Falling between two stalls

I often find myself torn between the approaches of traditional and modal text editors.

I am now convinced that if the Internet didn’t exist, I could not be fully effective with Neovim. Day to day, mundane editing tasks? Sure. But fully proficient? Like off the top of my head write the code to do a project wide find and replace for a string? I need the Internet or my own prior notes for that.

As I age, my capacity to remember esoteric commands seems more limited. For example, for the odd time I want to perform a project wide find and replace, in Neovim, I just can’t remember that I need to type cfdo %s/thingOne\$/thingTwo$/g | update. Perhaps unsurprisingly, it just doesn’t flow forth from my brain. I suspect if I plied my trade in the backend, on a Linux workstation, many of the conventions would seem common sense and ‘bread and butter’, but for me, whilst I have an appreciation for their terseness, without encountering that syntax day to day, it just doesn’t come naturally.

Another example is multiple cursors. Where you would solve a problem with multiple cursors in a GUI editor, in Vim, you record and apply a macro. This involves recording the macro to a specific register, and then select where to apply said macro with the appropriate incantation: :g/pattern/norm! @a. Again, I get it, I just don’t remember it, and it is not easily searchable. I know all about the docs, sweet Jesus do I, but the manner in which they are written just doesn’t seem to resonate with me, and after a sortie into the help of Vim, I often remained baffled.

GUI editors have more obvious visual affordance by default — you can poke at them; search in the menu’s, hover on UI elements, context click for additional menus. Sometimes, I really need and appreciate those crutches.
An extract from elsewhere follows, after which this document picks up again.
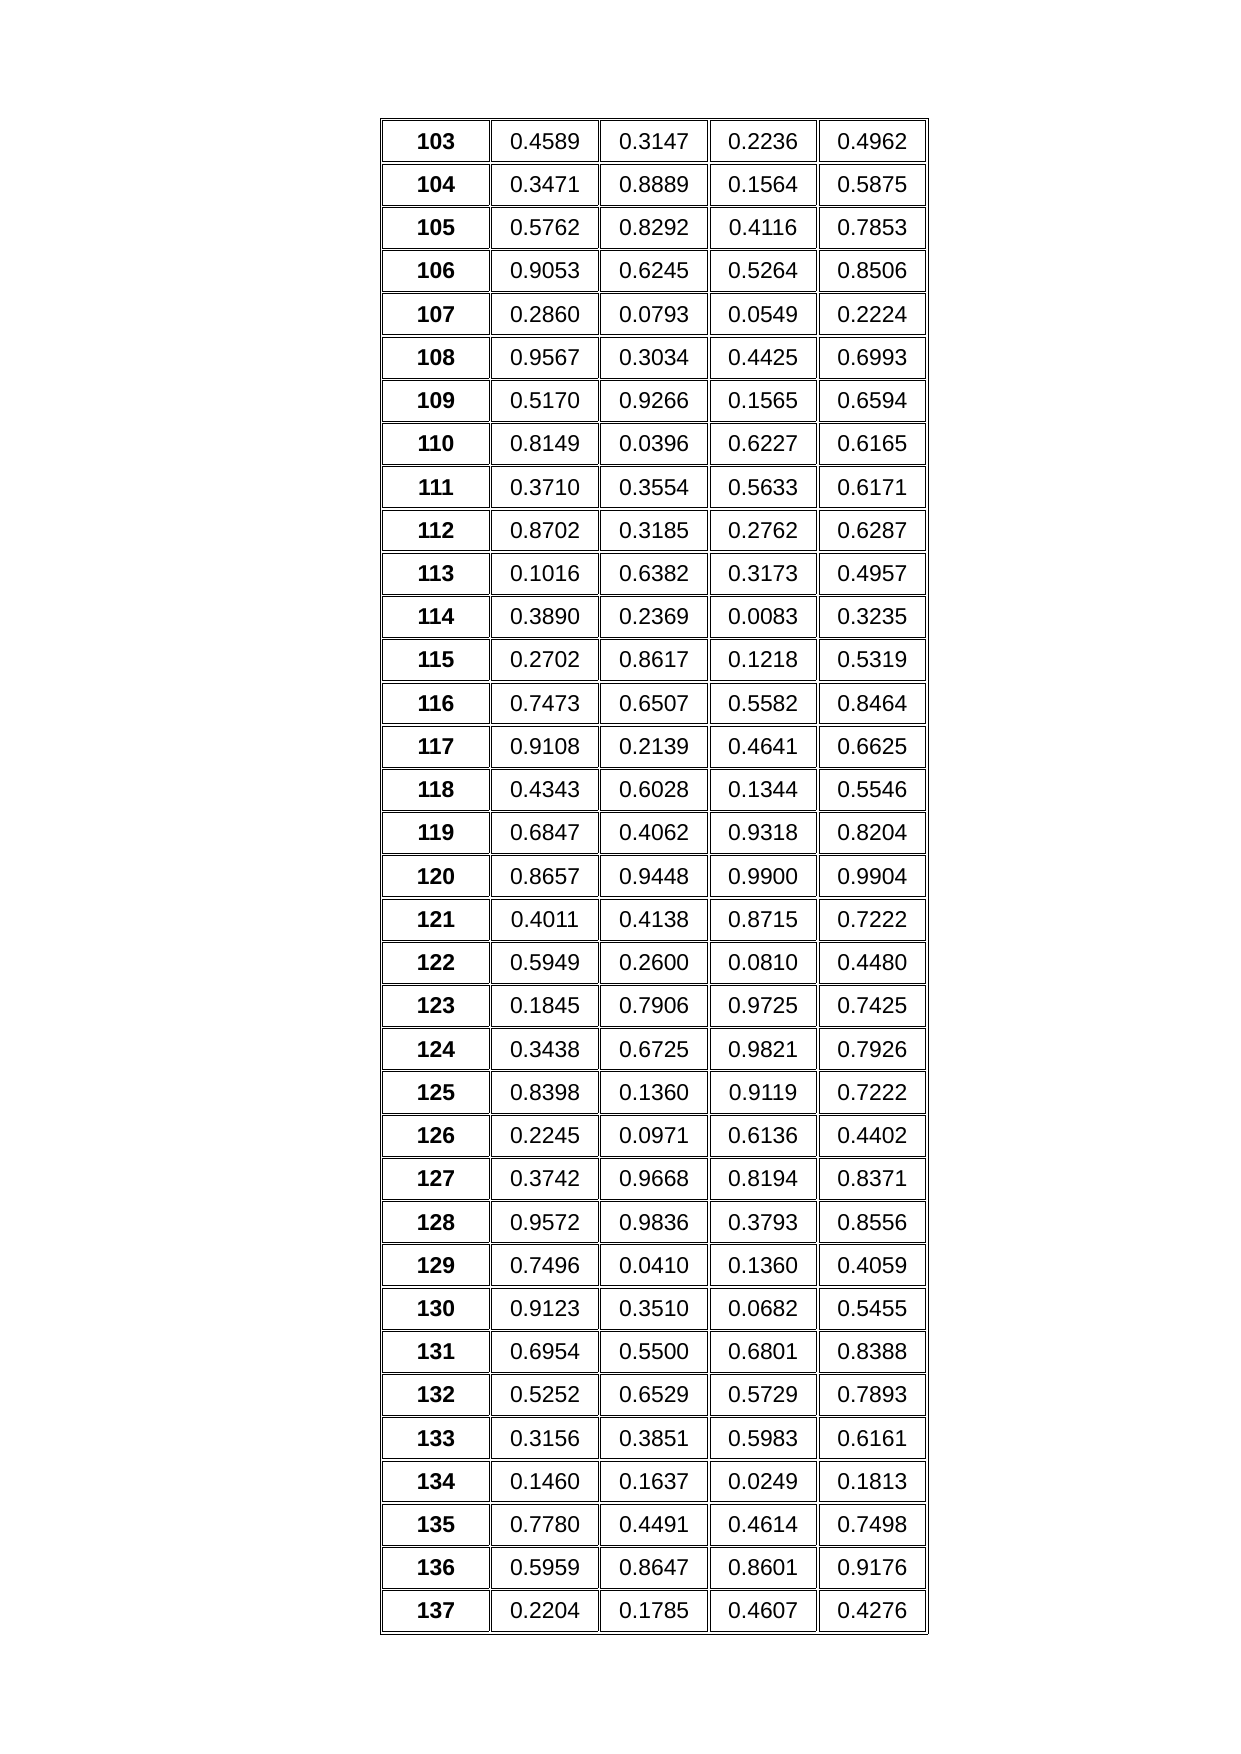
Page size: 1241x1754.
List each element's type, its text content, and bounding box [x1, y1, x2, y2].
My long time GUI editor of choice is Sublime Text (I find VSCode feels slow, and prefer to give my money to the ‘little men’). But that can feel lacking too. There is no built in Terminal (you can add one via Package). Granted, when I am in GUI land, I would likely only need it to perform the odd npm related command but it’s another thing.

Then there is working with Git. Sublime has some built-in Git goodness but for anything significant you need the Terminal or another GUI program. The companion app for the task is Sublime Merge; lightning fast and incredibly capable for sure, but another interface to learn and master. In the TUI I am a fan of Lazygit. I love when working in Neovim, it is right there, feeling like a part of the editing experience.

And what of the editing niceties of Vim? Typing ci" to change the value inside the quotes, daw to delete a word. Man I miss those capabilities for sure. At some point, I guess, one cannot have ones cake, and eat it.

For now, at least, the pendulum has swung back to my old faithful Sublime Text.